More importantly when a developer creates a new 'class' or 'function' then the compiler must then know about those new types as well.

This is where a symbol table comes in. Those Symbols are actually types and so need to be recoded somewhere as types, this is so that when we declare a variable of a particular type; we can resolve it.

So for the compiler to be able to deal with a statement as simple as someIntegerValue <- 42 I need to have defined:

  • The grammar
  • The Lexer
  • The Parser
  • The ANTLR4 Visitor
  • A Symbol for type Integer
  • A SymbolTable for EK9 where that Integer type can be recorded
  • Also a SymbolTable where the variable 'someIntegerValue' can be recorded and linked to its type

But as soon as I want to do something with the variable someIntegerValue, like add another integer value to it, I'll need some operators on the Integer type. For that I'll need the type Integer to be an Aggregate (with methods/operators).

Boot strapping the SymbolTable

There is more than one SymbolTable, in fact there will be thousands. But there is only one main global SymbolTable that is part of the EK9 language. So the first job I have to do is define the concept of the SymbolTable and the idea of a Symbol.

The SymbolTable has a Scope this is sort of like a 'prefix' in programming terms like a 'namespace'. So it has a 'name', these names have to be unique. Like a module name for example.

It is within this Scope we need to define a Symbol. Now we can just keep a list of these Symbols. The idea that some Symbols may clash may depend on the type of Symbol being defined.

So for example, I've described String and Integer, clearly as types, these must be unique. But let's consider Methods on a Class; where we allow method overloading. In that case; we would have several Methods (which will also be Symbols) with the same name, but with different parameters in the same SymbolTable.

So that's the job I'm working on at the moment, boot strapping the main EK9 Symbol Table with all the standard built-in types and then some of the main built-in Functions and Classes.

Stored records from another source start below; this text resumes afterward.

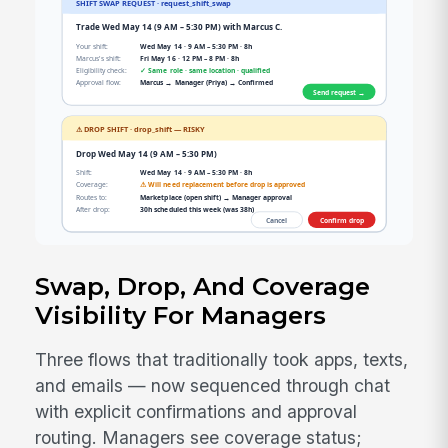
Swap, Drop, And Coverage
Visibility For Managers
Three flows that traditionally took apps, texts,
and emails — now sequenced through chat
with explicit confirmations and approval
routing. Managers see coverage status;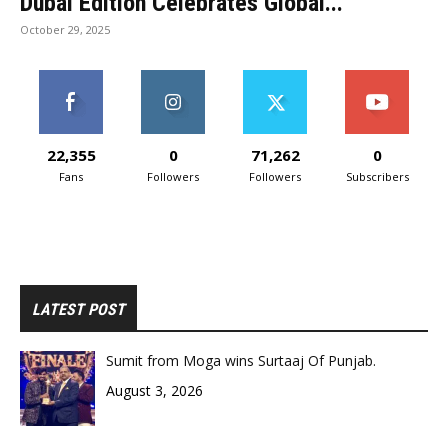
Dubai Edition Celebrates Global...
October 29, 2025
22,355
0
71,262
0
Fans
Followers
Followers
Subscribers
LATEST POST
Sumit from Moga wins Surtaaj Of Punjab.
August 3, 2026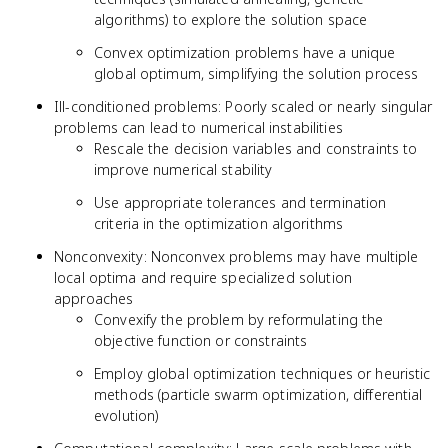
algorithms) to explore the solution space
Convex optimization problems have a unique
global optimum, simplifying the solution process
Ill-conditioned problems: Poorly scaled or nearly singular
problems can lead to numerical instabilities
Rescale the decision variables and constraints to
improve numerical stability
Use appropriate tolerances and termination
criteria in the optimization algorithms
Nonconvexity: Nonconvex problems may have multiple
local optima and require specialized solution
approaches
Convexify the problem by reformulating the
objective function or constraints
Employ global optimization techniques or heuristic
methods (particle swarm optimization, differential
evolution)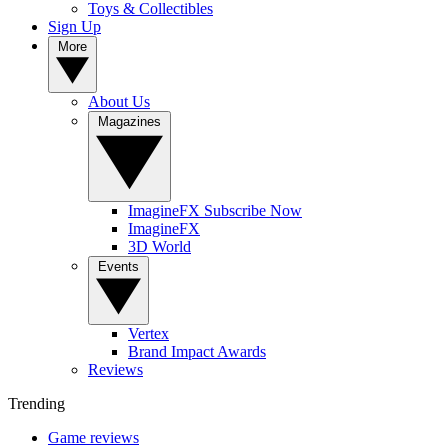
Toys & Collectibles
Sign Up
More
About Us
Magazines
ImagineFX Subscribe Now
ImagineFX
3D World
Events
Vertex
Brand Impact Awards
Reviews
Trending
Game reviews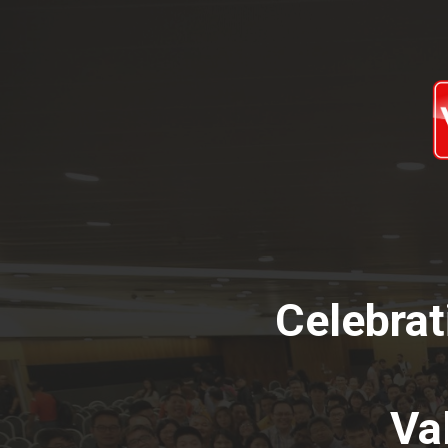
Celebrat
Va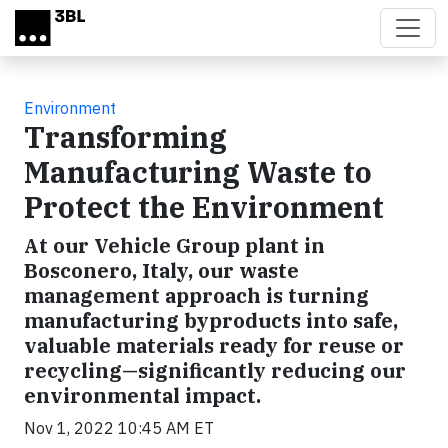
Skip to main content
Environment
Transforming
Manufacturing Waste to
Protect the Environment
At our Vehicle Group plant in
Bosconero, Italy, our waste
management approach is turning
manufacturing byproducts into safe,
valuable materials ready for reuse or
recycling—significantly reducing our
environmental impact.
Nov 1, 2022 10:45 AM ET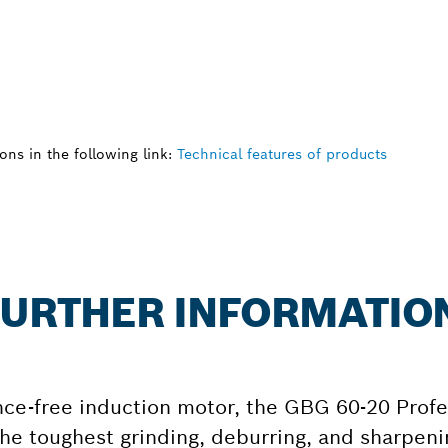
ns in the following link:
Technical features of products
 FURTHER INFORMATIO
ce-free induction motor, the GBG 60-20 Profe
he toughest grinding, deburring, and sharpenin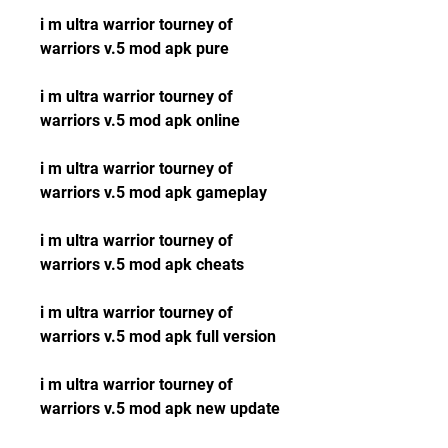
i m ultra warrior tourney of 
warriors v.5 mod apk pure
i m ultra warrior tourney of 
warriors v.5 mod apk online
i m ultra warrior tourney of 
warriors v.5 mod apk gameplay
i m ultra warrior tourney of 
warriors v.5 mod apk cheats
i m ultra warrior tourney of 
warriors v.5 mod apk full version
i m ultra warrior tourney of 
warriors v.5 mod apk new update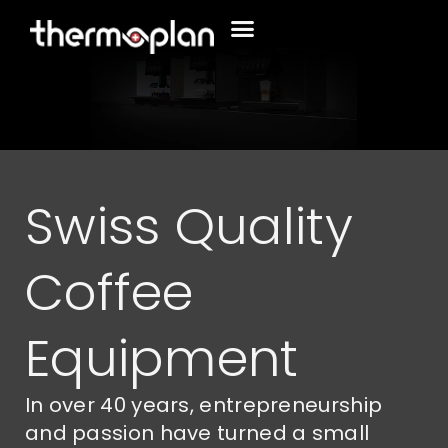
Swiss Quality
Coffee
Equipment
In over 40 years, entrepreneurship
and passion have turned a small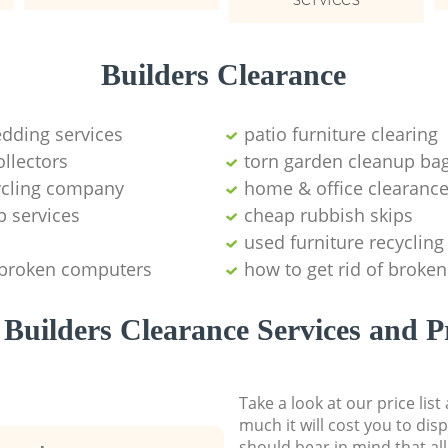
Builders Clearance
edding services
patio furniture clearing
ollectors
torn garden cleanup bag
cycling company
home & office clearanc
p services
cheap rubbish skips
used furniture recycling
 broken computers
how to get rid of broken
Builders Clearance Services and P
Take a look at our price lis
much it will cost you to dis
should bear in mind that al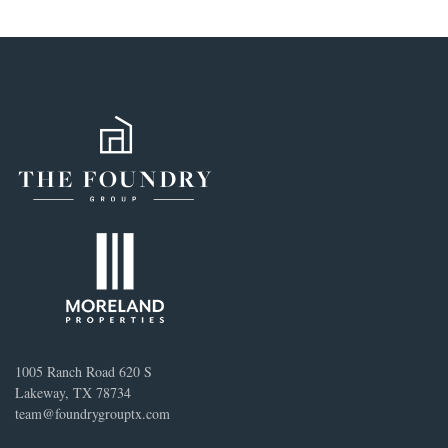
1005 Ranch Road 620 S
Lakeway, TX 78734
team@foundrygrouptx.com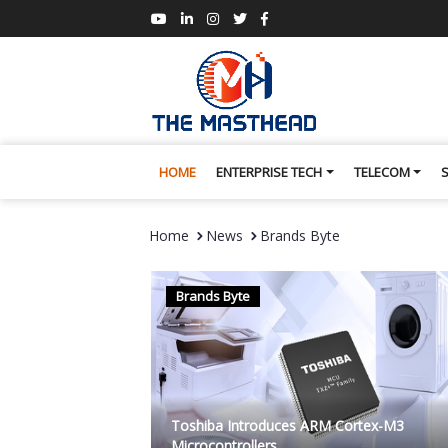
HOME
ENTERPRISE TECH
TELECOM
Home
News
Brands Byte
Brands Byte
Toshiba Introduces ARM Cortex-M3
Microcontrollers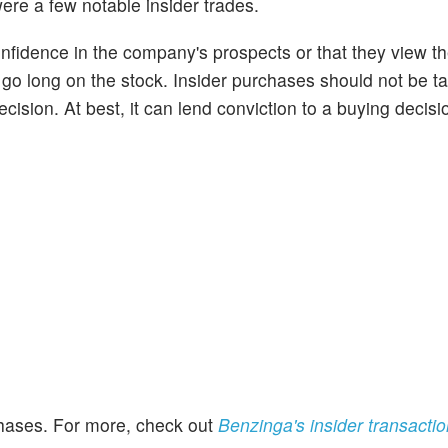
ere a few notable insider trades.
onfidence in the company's prospects or that they view t
o go long on the stock. Insider purchases should not be t
cision. At best, it can lend conviction to a buying decisi
rchases. For more, check out
Benzinga's insider transacti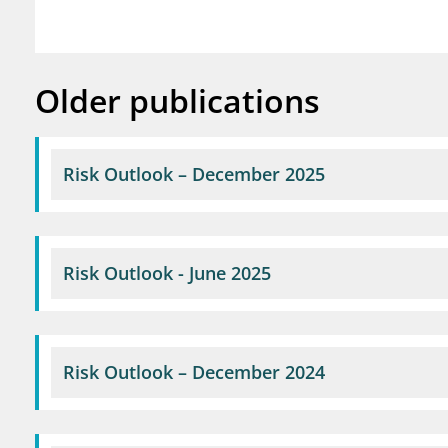
Older publications
Risk Outlook – December 2025
Risk Outlook - June 2025
Risk Outlook – December 2024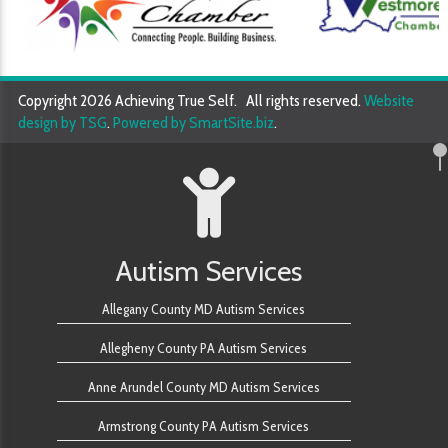
Copyright 2026 Achieving True Self. All rights reserved.
Website
design by TSG
.
Powered by SmartSite.biz
.
Autism Services
Allegany County MD Autism Services
Allegheny County PA Autism Services
Anne Arundel County MD Autism Services
Armstrong County PA Autism Services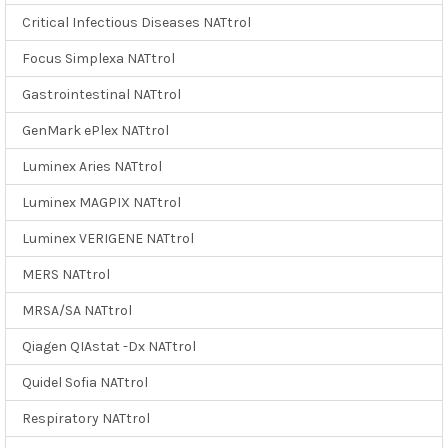
Critical Infectious Diseases NATtrol
Focus Simplexa NATtrol
Gastrointestinal NATtrol
GenMark ePlex NATtrol
Luminex Aries NATtrol
Luminex MAGPIX NATtrol
Luminex VERIGENE NATtrol
MERS NATtrol
MRSA/SA NATtrol
Qiagen QIAstat -Dx NATtrol
Quidel Sofia NATtrol
Respiratory NATtrol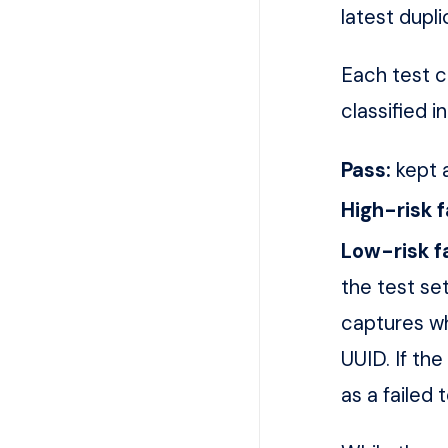
latest dupl
Each test c
classified i
Pass:
kept a
High-risk f
Low-risk fa
the test se
captures wh
UUID. If the
as a failed 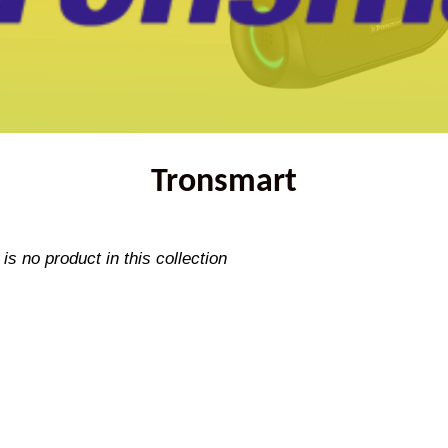
Tronsmart
 is no product in this collection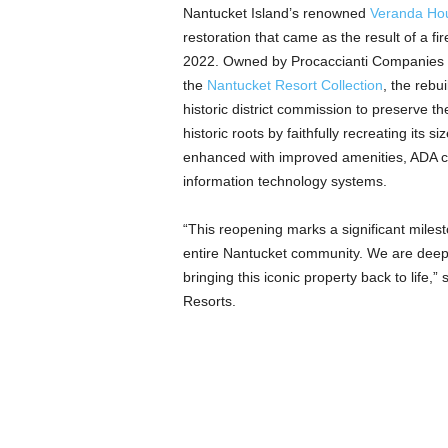
Nantucket Island’s renowned
Veranda Ho
restoration that came as the result of a fi
2022. Owned by Procaccianti Companies 
the
Nantucket Resort Collection
, the rebu
historic district commission to preserve t
historic roots by faithfully recreating its 
enhanced with improved amenities, ADA com
information technology systems.
“This reopening marks a significant milest
entire Nantucket community. We are deepl
bringing this iconic property back to life
Resorts.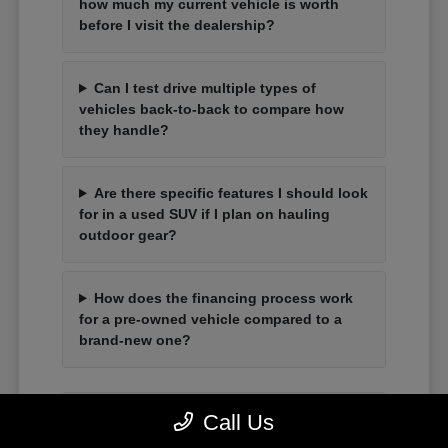
how much my current vehicle is worth
before I visit the dealership?
Can I test drive multiple types of
vehicles back-to-back to compare how
they handle?
Are there specific features I should look
for in a used SUV if I plan on hauling
outdoor gear?
How does the financing process work
for a pre-owned vehicle compared to a
brand-new one?
Call Us
Have Additional Questions?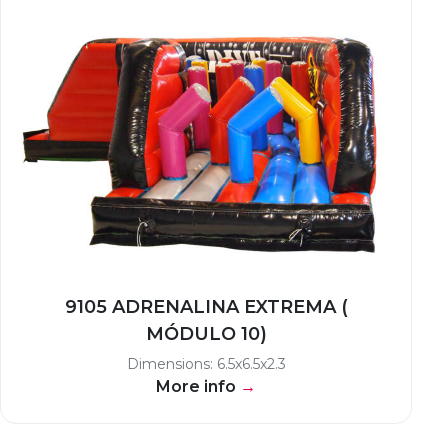
9105 ADRENALINA EXTREMA (
MÓDULO 10)
Dimensions: 6.5x6.5x2.3
More info
→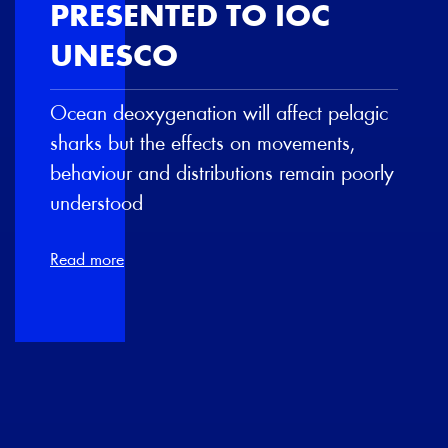
PRESENTED TO IOC
UNESCO
Ocean deoxygenation will affect pelagic
sharks but the effects on movements,
behaviour and distributions remain poorly
understood
Read more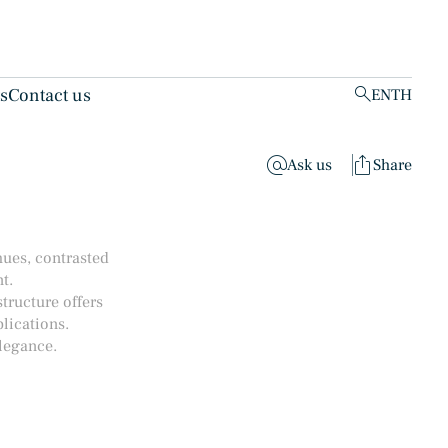
ts
Contact us
EN
TH
clear
Ask us
Share
hues, contrasted
t.
structure offers
lications.
legance.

In my prototype compilers; I actually used Java and reflection to do this, but now I'm moving to the first reference compiler - I'll define the Symbols in terms of Aggregates in a more abstract way. Only if the final compiled output targets Java will the appropriate Java class be employed. This will allow me to target different runtimes, initially it will be Java, but I want to be able to target LLVM as well (at least).

Resolving Symbols

Once you have SymbolTables then next thing you need to be able to do after defining a Symbol is resolving a Symbol. But you have to bear in mind that programs tend to have nested structures. For example:

  • Global (built-in EK9)
  • module (the developers application)
  • class
  • method
  • block

So when you want to resolve a symbol from within the block above, it is necessary to resolve Symbols back up that nested structure; right up to the Global (building-in EK9 types).

Summary

So that's where I am at the moment, writing lots of Symbols, Scopes and many tests. I hope to get the bulk of the SymbolTable done this year, but it'll depend on how draining my new job is!